Sedangkan menurut Subekti, bentuk dan ketentuan tertentu sampai terpenuhinya wanprestasi adalah sebagai berikut (Ibrahim, 2004):
- Tidak melakukan apa yang akan dia lakukan.
- Melaksanakan apa yang dia janjikan, tetapi tidak seperti yang dijanjikan.
- Melakukan apa yang dia janjikan tetapi sudah terlambat.
- Melakukan sesuatu yang menurut perjanjian tidak dapat dilakukan.
Adapun kondisi tertentu yang harus dipenuhi oleh debitur sehingga dikatakan wanprestasi, yaitu:
1. Persyaratan Material
Yaitu niat dalam bentuk:
- Disengaja adalah sesuatu yang dilakukan seseorang dengan yang diinginkan dan diketahui dan direalisasikan oleh pelaku yang merugikan orang lain.
- Kelalaian, adalah sesuatu yang dilakukan di mana seseorang yang berkewajiban untuk mencapai harus tahu atau pantas curiga bahwa tindakan atau sikap yang diambilnya akan menyebabkan kerugian.
2. Persyaratan Formal
Yaitu adanya peringatan atau panggilan pengadilan atas kelalaian atau wanprestasi pihak debitur harus dinyatakan secara resmi terlebih dahulu, yaitu dengan memperingatkan debitur, bahwa kreditor memerlukan pembayaran segera atau jangka pendek.

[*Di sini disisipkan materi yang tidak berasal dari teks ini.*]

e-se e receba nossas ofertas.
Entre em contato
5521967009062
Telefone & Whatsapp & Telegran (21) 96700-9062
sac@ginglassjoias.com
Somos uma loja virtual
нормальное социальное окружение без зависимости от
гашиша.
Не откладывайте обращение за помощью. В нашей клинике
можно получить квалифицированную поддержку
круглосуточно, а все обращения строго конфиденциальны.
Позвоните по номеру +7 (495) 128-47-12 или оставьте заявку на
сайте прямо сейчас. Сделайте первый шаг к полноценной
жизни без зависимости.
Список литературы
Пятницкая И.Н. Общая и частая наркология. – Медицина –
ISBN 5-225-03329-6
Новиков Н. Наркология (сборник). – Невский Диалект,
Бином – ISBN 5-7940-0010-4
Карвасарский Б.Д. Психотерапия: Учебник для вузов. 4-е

Pengajuan adalah teguran tertulis dari kreditor dalam bentuk akta kepada debitur, sehingga debitur harus melakukan dan disertai dengan sanksi atau penalti atau penalti untuk dikenakan atau diterapkan, jika debitur gagal bayar atau lalai.
Baca juga :
Demikianlah pembahasan tentang pengertian wanprestasi serta bentuk, penyebab dan juga hukum wanprestasi. Semoga bermanfaat.